Nevis Minister commends strides made in fight
CHARLESTOWN, Nevis - AS the Federation joined the rest of the world to recognize yesterday (Dec. 2) as World AIDS Day, the Ministry of Health on Nevis had commended the strides made in the fight against the disease in the Federation.
In her address to recognize the day, Nevis Island Administration Junior Health Minister, Hazel Brandy-Williams disclosed that there were 204 reported cases of persons with HIV/AIDS in the Federation as at the end of 2021, underscoring the need for more work to be done to protect the most vulnerable within society from the virus.
Globally, at the end of 2021, the number of persons estimated to be living with HIV was 38.4 million whilst 650,000 people died from HIV-related illnesses, with women accounting for most cases.
However, in the Federation, the trend is different as men have accounted for most cases.
Minister Brandy-Williams underscored the concerns that are being faced internationally with not many people having access to treatment, testing and lab services.
She also lamented on the continued stigma and discrimination being faced by many living with the ailment. However, Brandy-Williams commended the efforts being done locally to deal with the spread of the virus.
“Locally, we have made considerable progress on our journey to equalize in the fight to end AIDS/HIV. Testing service are offered for free in the public health setting. We have expanded the service with free rapid HIV testing at the Charlestown, Gingerland and Combermere Health Centres and the Health Promotion/HIV Unit will be offering the service again shortly. Persons can also get their HIV status checked at the lab through referral from their doctor,” explained Brandy-Williams.
She continued: “Another important service we offer is access to antiretroviral medication.
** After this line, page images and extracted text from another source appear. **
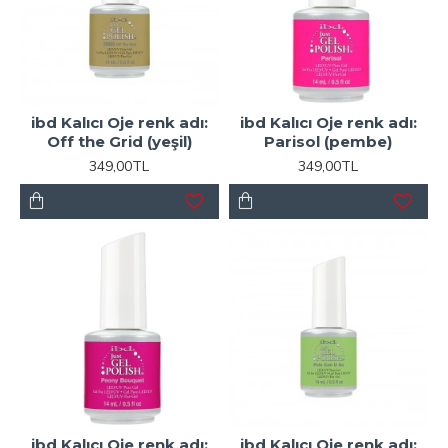
ibd Kalıcı Oje renk adı:
ibd Kalıcı Oje renk adı:
Off the Grid (yeşil)
Parisol (pembe)
349,00TL
349,00TL
ibd Kalıcı Oje renk adı:
ibd Kalıcı Oje renk adı: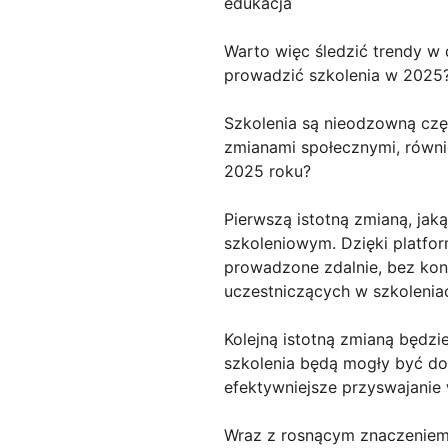
edukacja
Warto więc śledzić trendy w 
prowadzić szkolenia w 2025
Szkolenia są nieodzowną cz
zmianami społecznymi, równi
2025 roku?
Pierwszą istotną zmianą, jak
szkoleniowym. Dzięki platfo
prowadzone zdalnie, bez kon
uczestniczących w szkoleniac
Kolejną istotną zmianą będzie
szkolenia będą mogły być do
efektywniejsze przyswajanie
Wraz z rosnącym znaczeniem 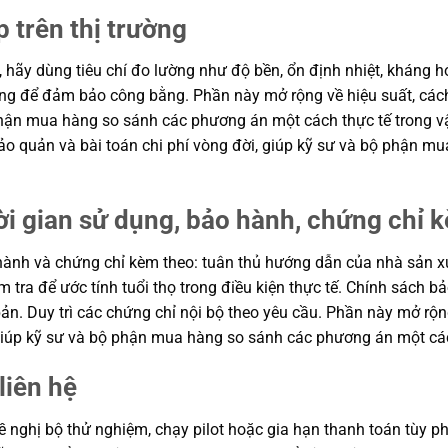
p trên thị trường
, hãy dùng tiêu chí đo lường như độ bền, ổn định nhiệt, kháng hó
hung để đảm bảo công bằng. Phần này mở rộng về hiệu suất, cách
ộ phận mua hàng so sánh các phương án một cách thực tế trong
n bảo quản và bài toán chi phí vòng đời, giúp kỹ sư và bộ phận
ời gian sử dụng, bảo hành, chứng chỉ 
ành và chứng chỉ kèm theo: tuân thủ hướng dẫn của nhà sản xuất
m tra để ước tính tuổi thọ trong điều kiện thực tế. Chính sách 
ản. Duy trì các chứng chỉ nội bộ theo yêu cầu. Phần này mở rộng
, giúp kỹ sư và bộ phận mua hàng so sánh các phương án một cá
liên hệ
 nghị bộ thử nghiệm, chạy pilot hoặc gia hạn thanh toán tùy ph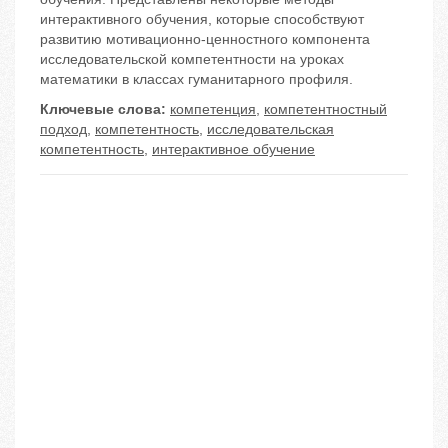
интерактивного обучения, которые способствуют
развитию мотивационно-ценностного компонента
исследовательской компетентности на уроках
математики в классах гуманитарного профиля.
Ключевые слова:
компетенция
,
компетентностный
подход
,
компетентность
,
исследовательская
компетентность
,
интерактивное обучение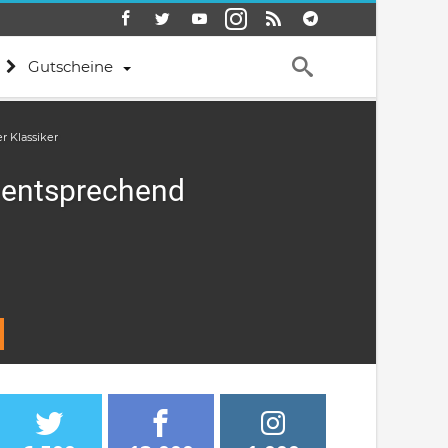
Gutscheine
r Klassiker
 entsprechend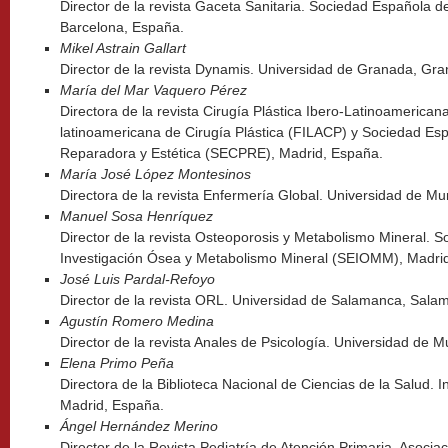
Director de la revista Gaceta Sanitaria. Sociedad Española 
Barcelona, España.
Mikel Astrain Gallart
Director de la revista Dynamis. Universidad de Granada, Gr
María del Mar Vaquero Pérez
Directora de la revista Cirugía Plástica Ibero-Latinoamerican
latinoamericana de Cirugía Plástica (FILACP) y Sociedad Esp
Reparadora y Estética (SECPRE), Madrid, España.
María José López Montesinos
Directora de la revista Enfermería Global. Universidad de Mu
Manuel Sosa Henríquez
Director de la revista Osteoporosis y Metabolismo Mineral. 
Investigación Ósea y Metabolismo Mineral (SEIOMM), Madri
José Luis Pardal-Refoyo
Director de la revista ORL. Universidad de Salamanca, Sala
Agustín Romero Medina
Director de la revista Anales de Psicología. Universidad de M
Elena Primo Peña
Directora de la Biblioteca Nacional de Ciencias de la Salud. In
Madrid, España.
Ángel Hernández Merino
Director de la Revista Pediatría de Atención Primaria. Asocia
Every person who has tested positive for HIV and is registered in the care and treatment programme is provided access to free antiretroviral medication.
“In times past, persons living with HIV had to rely on complex regimens which saw them taking as many as 20 pills per day. These caused many side effects and resulted in adherence issues. As these medications have evolved and more advanced medications have become available, we have kept abreast and have provided these medications. Now, patients can be down to as little as three pills per day with less side effects. The goal is to ensure that those who need it, have access to medication for as long as possible. Persons who take their regimens as prescribed are more likely to lower their viral loads which would lead to viral suppression, thus reducing HIV-related illnesses, transmission and death.”
Brandy-Williams assured the public that the Ministry would continue to implement policies “such as continuous education on stigma reduction among all levels of health care workers and will continue to strengthen our reporting mechanism for stigma and discrimination”.
“I am therefore making the call to all of us, no matter our profession, our religious beliefs or our status, to treat everyone with dignity and respect. By eliminating stigma and discrimination of all forms, we can continue our progress to ending HIV and AIDS by 2030,” the Minister said.